Analyst: Adland, Media Take Major Hit If 'Fiscal Cliff' Happens
A number of economists have predicted that the U.S. could enter a new recession if the government allows the economy to fall off the so-called “fiscal cliff” at the end year, with the
tax increases and spending cuts now scheduled to take effect at that time.
Now a new report from Pivotal Research says the ensuing crash landing after the fall could result in a $9
billion revenue loss to media companies as a result of inevitable ad spending cuts by marketers to help bolster their bottom lines.
“It seems likely that Republicans and Democrats
will drive the industry over the edge of the cliff in Thelma and Louise-style,” senior research analyst Brian Wieser wrote in his report. “As with other sectors, the advertising industry
and its investors should prepare for the potential crash that could follow.”
“All industries and all countries would be impacted by austerity in the United States if we go over
the cliff next year,” Wieser wrote. “Within advertising,” he said dozens of companies, “not to mention every investor and nearly every employee in the industry, would be
impacted, too."
The $9 billion that Wieser calculates could vanish is just revenue attributable to media sellers.
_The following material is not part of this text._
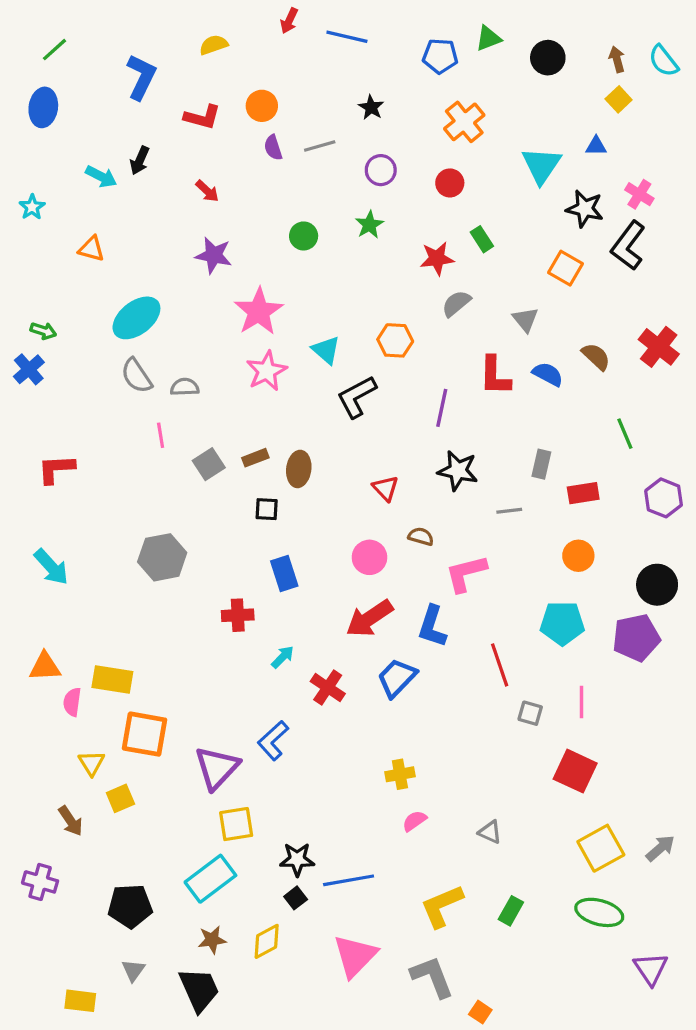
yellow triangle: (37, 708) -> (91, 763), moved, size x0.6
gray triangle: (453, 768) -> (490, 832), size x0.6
Adland would also take a big hit, if marketers slash their ad budgets.
“While economists' consensus and our model speaks of optimism that this won't happen, our brain increasingly thinks it just might.”
Wieser believes 2013 will be a
lackluster year on the ad spend front. He predicts growth of just 1.2% in the U.S. and that doesn’t factor in the catastrophic effects of an economic crash.
That prediction follows
gradually decelerating growth throughout 2012, Wieser reported. First quarter 2012 ad spending (excluding political and Olympics) grew 1.5%, he calculates, while Q2 growth amounted to just 0.9% and Q3
was up just 0.3%. That’s local and national advertising combined, which was buoyed to some degree by robust auto spending at the local and regional levels. National ad growth was more sluggish
and showed a nearly 1% decline in the third quarter, Wieser said.